Percussion of the lungs is a basic, non-invasive part of the physical examination used to assess the density of tissues beneath the chest wall. It involves tapping a finger against the chest to generate a sound wave, which the examiner interprets. This technique helps differentiate between air-filled, fluid-filled, or solid structures within the thoracic cavity. Assessing the quality of the resulting sound helps detect changes in the underlying lung parenchyma and pleural space. Percussion complements other examination methods like inspection, palpation, and auscultation to form a complete clinical picture.
The Purpose of Chest Percussion
Percussion maps organ boundaries and identifies abnormal shifts in tissue density that cannot be observed visually. The sound generated travels through the chest wall and is transmitted differently based on the composition of the underlying lung tissue. Since healthy lung tissue is approximately 99% air, it typically produces a low-pitched, hollow sound when percussed.
When lung tissue is filled with fluid or becomes consolidated (e.g., pneumonia or a tumor), the sound wave is attenuated more rapidly. Similarly, fluid accumulation in the pleural space (pleural effusion) results in a distinct change in sound quality. By systematically percussing the chest from top to bottom and side to side, the examiner compares the sound over one lung field to the corresponding area on the opposite side. This comparison detects subtle changes in density, helping define the size and precise location of an abnormality.
Step-by-Step Guide to Indirect Percussion Technique
The standard method for assessing the lungs is indirect, or mediate, percussion, requiring the use of both hands to generate the sound. The patient should be positioned comfortably, typically sitting upright with arms crossed in front of them to move the scapulae away from the posterior chest wall. This positioning exposes the maximum lung surface for examination.
The middle finger of the non-dominant hand acts as the pleximeter finger, placed firmly against the chest wall. Only the distal phalanx—the fingertip—should be in contact with the skin, usually positioned parallel to the ribs within an intercostal space. Pressure must be applied to ensure the pleximeter finger is securely seated against the tissue, effectively transmitting the vibration.
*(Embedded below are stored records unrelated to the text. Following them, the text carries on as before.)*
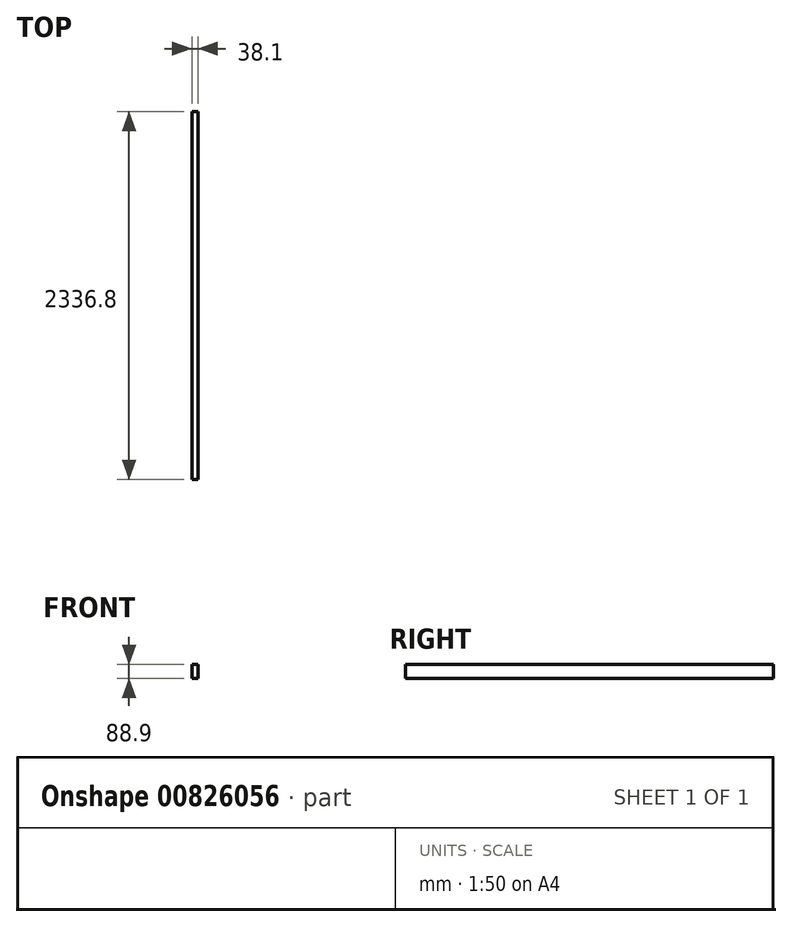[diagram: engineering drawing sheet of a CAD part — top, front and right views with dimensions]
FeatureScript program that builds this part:
annotation { "Feature Type Name" : "Feature", "Feature Type Description" : "" }
export const myFeature = defineFeature(function(context is Context, id is Id, definition is map)
    precondition{}
    {
        {
            var Q0;
            Q0=qCreatedBy(makeId("Front.planeOp"),FACE);
            var sketch = newSketch(context, id + "F0", { "sketchPlane" : qUnion([Q0])});
            skLineSegment(sketch, "E0.bottom", {"start": v(-19.05, 44.45) * mm, "end": v(19.05, 44.45) * mm});
            skLineSegment(sketch, "E0.top", {"start": v(-19.05, -44.45) * mm, "end": v(19.05, -44.45) * mm});
            skLineSegment(sketch, "E0.left", {"start": v(-19.05, 44.45) * mm, "end": v(-19.05, -44.45) * mm});
            skLineSegment(sketch, "E0.right", {"start": v(19.05, 44.45) * mm, "end": v(19.05, -44.45) * mm});
            skPoint(sketch, "E0.middle", {"position": v(0, 0) * mm});
            skSolve(sketch);
        }
        {
            var Q0;
            Q0=makeQuery(id+"F0.imprint","IMPRINT",FACE,{"disambiguationData":[TD([[makeQuery(id+"F0.imprint","IMPRINT",EDGE,{"derivedFrom":sQuery(id+"F0.wireOp",EDGE,"E0.bottom")}),-1.0]])]});
            extrude(context, id + "F1", {"entities" : qUnion([Q0]), "endBound" : BoundingType.SYMMETRIC, "depth" : 2336.8 * mm, "offsetDistance" : 25.4 * mm});
        }
    });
The striking finger, known as the plexor, is the middle finger of the dominant hand, held in a flexed position. The plexor strikes the distal interphalangeal joint of the pleximeter finger using a quick, sharp, and controlled motion originating primarily from the wrist. This wrist action, similar to that of a drummer, allows the force to be delivered consistently.
The plexor finger must be immediately lifted after the strike to prevent dampening the resulting sound wave and allow it to resonate clearly. Each area should be percussed two to three times to confirm the sound before moving. The examination proceeds in a systematic, ladder-like pattern, starting from the apices and moving downward, alternating between the left and right sides for direct comparison.
Interpreting the Distinct Percussion Sounds
The sounds generated during percussion are categorized based on their pitch, intensity, and duration, each indicating a different underlying tissue density. The sound heard over healthy, air-filled lung tissue is called resonance, characterized by a low pitch and a hollow quality. Resonance is the expected finding throughout most of the lung fields and indicates normal aeration.
When the lung tissue is consolidated or the pleural space contains fluid, the percussion note becomes dull or flat. Dullness is a medium-to-high-pitched sound with a muffled quality and short duration, similar to tapping over a solid organ like the liver. This finding suggests the presence of increased density, such as that caused by a lobar pneumonia, a large tumor, or a pleural effusion, where air has been replaced by more solid or liquid material.
An abnormally loud, low-pitched, and booming sound is described as hyperresonance. This sound has a longer duration than normal resonance and suggests excessive air within the chest cavity. Hyperresonance may be found in conditions causing air trapping, such as emphysema, or in cases of pneumothorax, where air has escaped into the pleural space. Differentiating these distinct sounds provides valuable information about the air-to-tissue ratio within the lungs.